The ANC's hegemony spread everywhere between 1964 and 1976 and even further to the UDF period. It was in the trade unions, residents associations, stokvels, in symbols, leaflets, graffiti and in the word-of-mouth among township residents, villagers and in prison.
Radio Freedom broadcasts and the smuggling of banned ANC publications helped to spread the movement's message.
The story of how villagers under a local chief, Dinokana, in Western Transvaal (now North West) set up underground structures and each voluntarily donated one of his or her sons to be trained as an MK soldier to fight for liberation is amazing. According to Suttner, the ANC inspired some of the 1976 activities in Soweto, and the likes of Albertina Sisulu and Joe Gqabi influenced some Black Consciousness direction indirectly as told by journo-activist Nat Serache.

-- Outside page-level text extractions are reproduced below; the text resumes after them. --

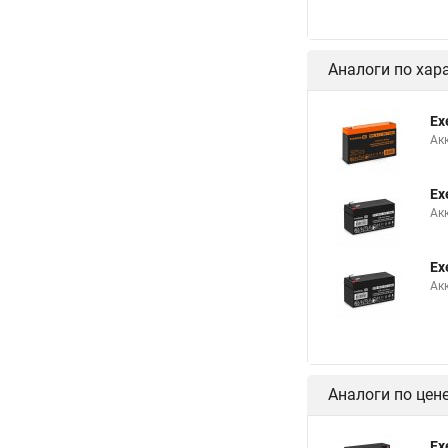
Аналоги по хар
Ex
Ак
Ex
Ак
Ex
Ак
Аналоги по цен
Ex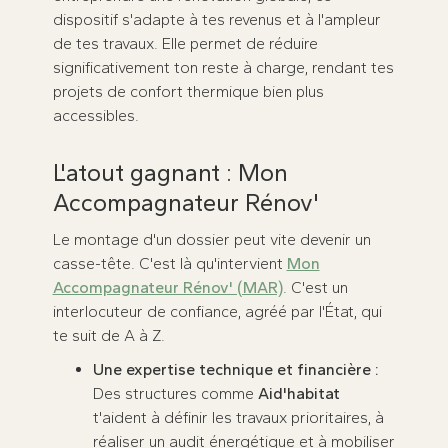
dispositif s'adapte à tes revenus et à l'ampleur
de tes travaux. Elle permet de réduire
significativement ton reste à charge, rendant tes
projets de confort thermique bien plus
accessibles.
L'atout gagnant : Mon
Accompagnateur Rénov'
Le montage d'un dossier peut vite devenir un
casse-tête. C'est là qu'intervient
Mon
Accompagnateur Rénov' (MAR)
. C'est un
interlocuteur de confiance, agréé par l'État, qui
te suit de A à Z.
Une expertise technique et financière :
Des structures comme
Aid'habitat
t'aident à définir les travaux prioritaires, à
réaliser un audit énergétique et à mobiliser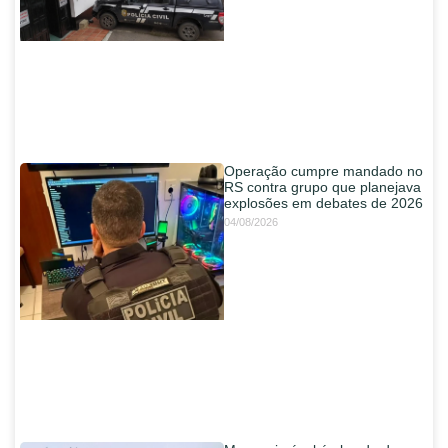
Operação cumpre mandado no
RS contra grupo que planejava
explosões em debates de 2026
04/08/2026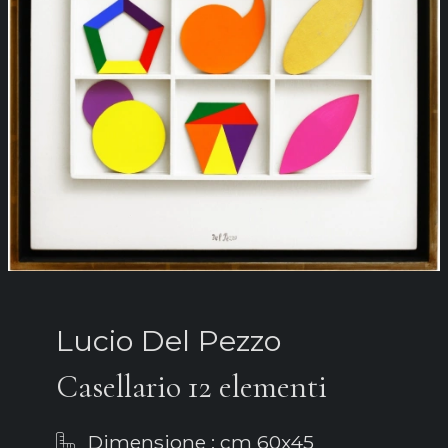
Lucio Del Pezzo
Casellario 12 elementi
Dimensione : cm 60x45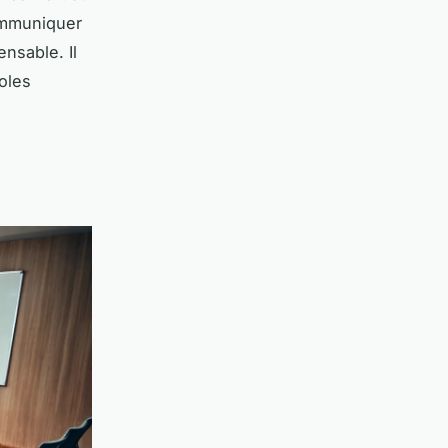
communiquer
ensable. Il
coles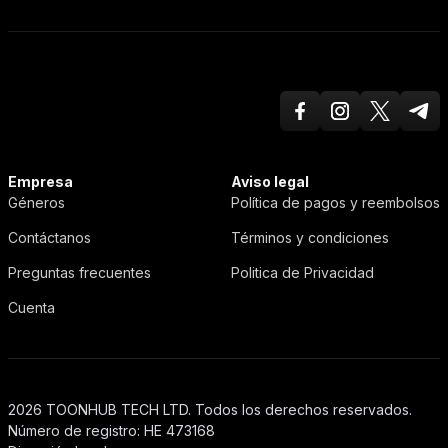
Facebook
Instagram
Twitter X
Teleg
ToonHub
Empresa
Aviso legal
Géneros
Política de pagos y reembolsos
Contáctanos
Términos y condiciones
Preguntas frecuentes
Politica de Privacidad
Cuenta
2026 TOONHUB TECH LTD. Todos los derechos reservados.
Número de registro: HE 473168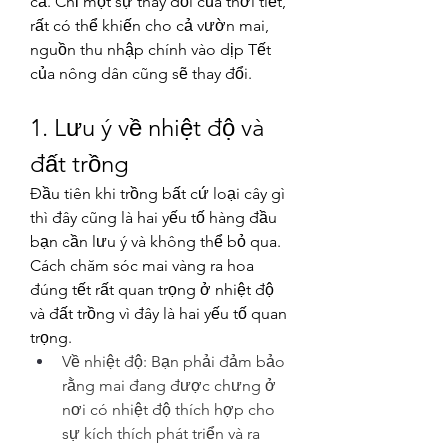
cả. Chỉ một sự thay đổi của thời tiết, 
rất có thể khiến cho cả vườn mai, 
nguồn thu nhập chính vào dịp Tết 
của nông dân cũng sẽ thay đổi.
1. Lưu ý về nhiệt độ và 
đất trồng
Đầu tiên khi trồng bất cứ loại cây gì 
thì đây cũng là hai yếu tố hàng đầu 
bạn cần lưu ý và không thể bỏ qua. 
Cách chăm sóc mai vàng ra hoa 
đúng tết rất quan trọng ở nhiệt độ 
và đất trồng vì đây là hai yếu tố quan 
trọng.
Về nhiệt độ: Bạn phải đảm bảo 
rằng mai đang được chưng ở 
nơi có nhiệt độ thích hợp cho 
sự kích thích phát triển và ra 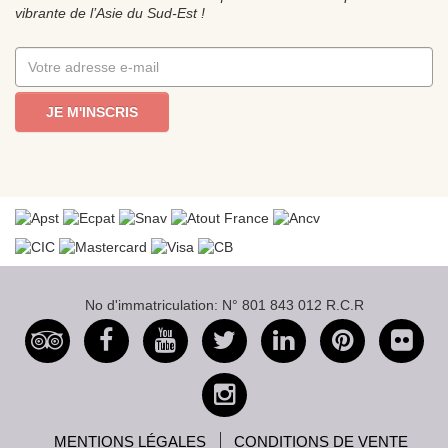
vibrante de l’Asie du Sud-Est !
JE M'INSCRIS
No d'immatriculation: N° 801 843 012 R.C.R
MENTIONS LÉGALES
CONDITIONS DE VENTE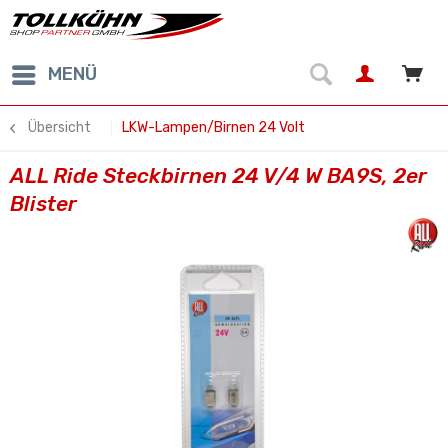
MENÜ
Übersicht
LKW-Lampen/Birnen 24 Volt
ALL Ride Steckbirnen 24 V/4 W BA9S, 2er
Blister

While the ANC and MK activities initially emphasised masculinity, the roles of women in the struggle and underground are highly acknowledged in this book.
Many MK female operatives like Dipuo Mvelase adored Chris Hani for having protected women's rights and caring about their wellbeing at military camps.
Having interviewed many former MK operatives and activists, Suttner's work covers almost the entire country during the period under review.
He relates how Moses Kotane personally helped to strengthen the relationship between the SACP and ANC.
After reading this book, which you must, it would be interesting to compare Kotane's SACP and that of Blade Nzimande on the party's relationship with the ANC.